Braverman v. United States

317 U.S. 49, 63 S. Ct. 99 (1942)



The allegation in a single count of a conspiracy to commit several crimes is not duplicitous, for the conspiracy is the crime, and that is one, however diverse its objects. A conspiracy is not the commission of the crime which it contemplates, and neither violates nor arises under the statute whose violation is its object. 


Defendants were indicted on seven counts each charging a conspiracy, in violation of § 37 of the Criminal Code, the conspiracy statute, to violate a separate internal revenue law. The trial judge submitted the case to the jury on the theory that the seven counts charged as distinct offenses were the several illegal objects of one continuing conspiracy, and that if the jury found a conspiracy it could find defendants guilty of as many offenses as it had illegal objects. Further, for each such offense the two-year statutory penalty could be imposed. The jury found defendants guilty, the trial court sentenced each to eight years imprisonment, and the appeals court affirmed. Defendants sought a writ of certiorari and the court reversed and remanded for resentencing.
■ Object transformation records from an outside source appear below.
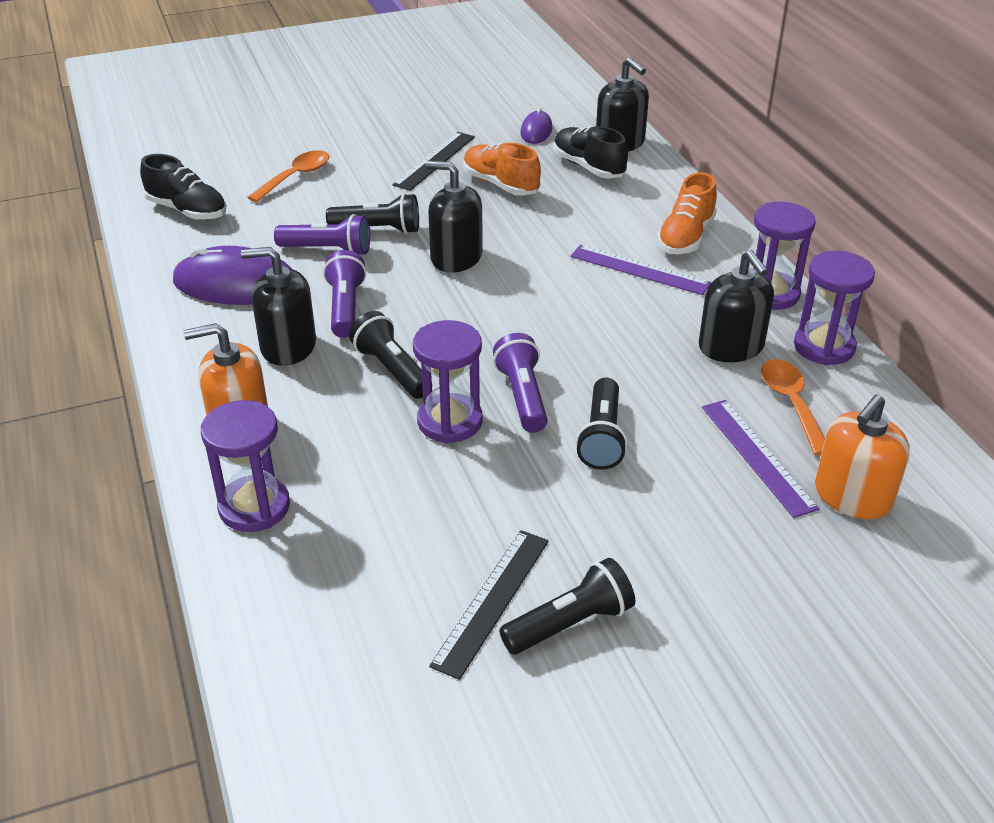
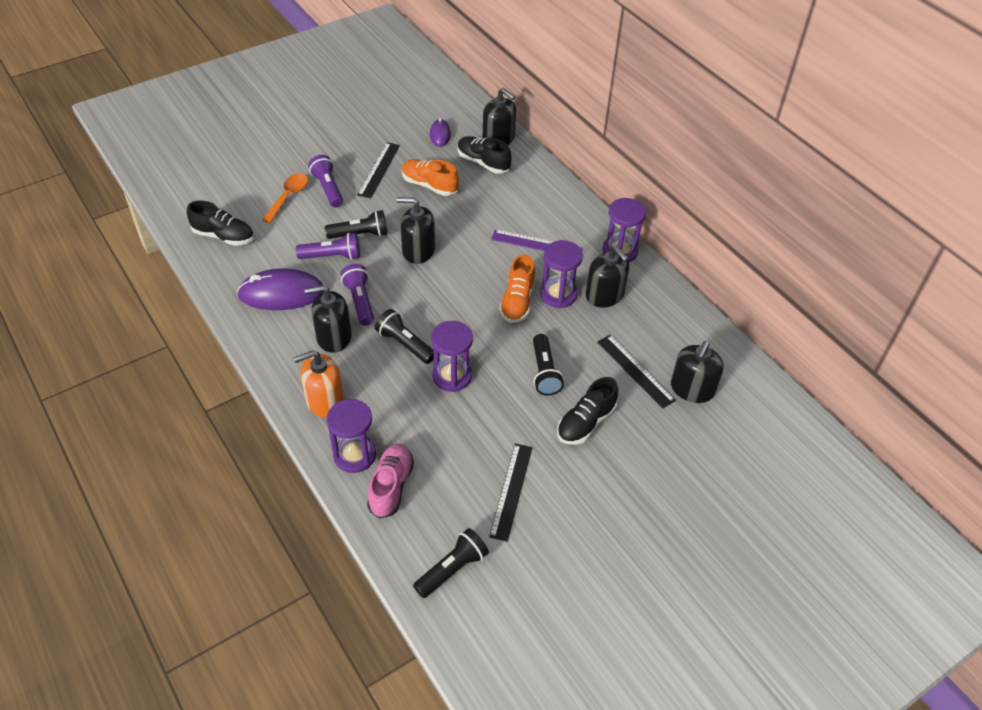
camera: 15 degrees left, 10 degrees up
purple flashlight [493,333,548,433] -> purple flashlight moved to [308,155,343,208]
black flashlight [499,558,635,654] -> black flashlight moved to [413,528,489,598]
orange shoe [657,172,717,254] -> orange shoe moved to [499,254,535,323]
purple ruler [702,400,819,518] -> black ruler [597,335,676,408]
orange spoon [761,359,825,455] -> none
purple hourglass [794,251,875,365] -> purple hourglass moved to [540,240,583,308]
orange soap dispenser [815,394,910,519] -> black soap dispenser [671,341,724,403]
none -> pink shoe [367,443,414,518]
none -> black shoe [557,377,618,445]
 Was the single agreement to commit acts in violation of several penal statutes to be punished as a single act of conspiracy?




The single agreement was the prohibited conspiracy. However diverse its objects, the agreement violated only the conspiracy statute. Accordingly, only the single penalty prescribed by the statute could be imposed. Further the statute of limitations for offenses arising under the conspiracy statute where the object was to attempt to evade or defeat any tax or payment thereof was six years.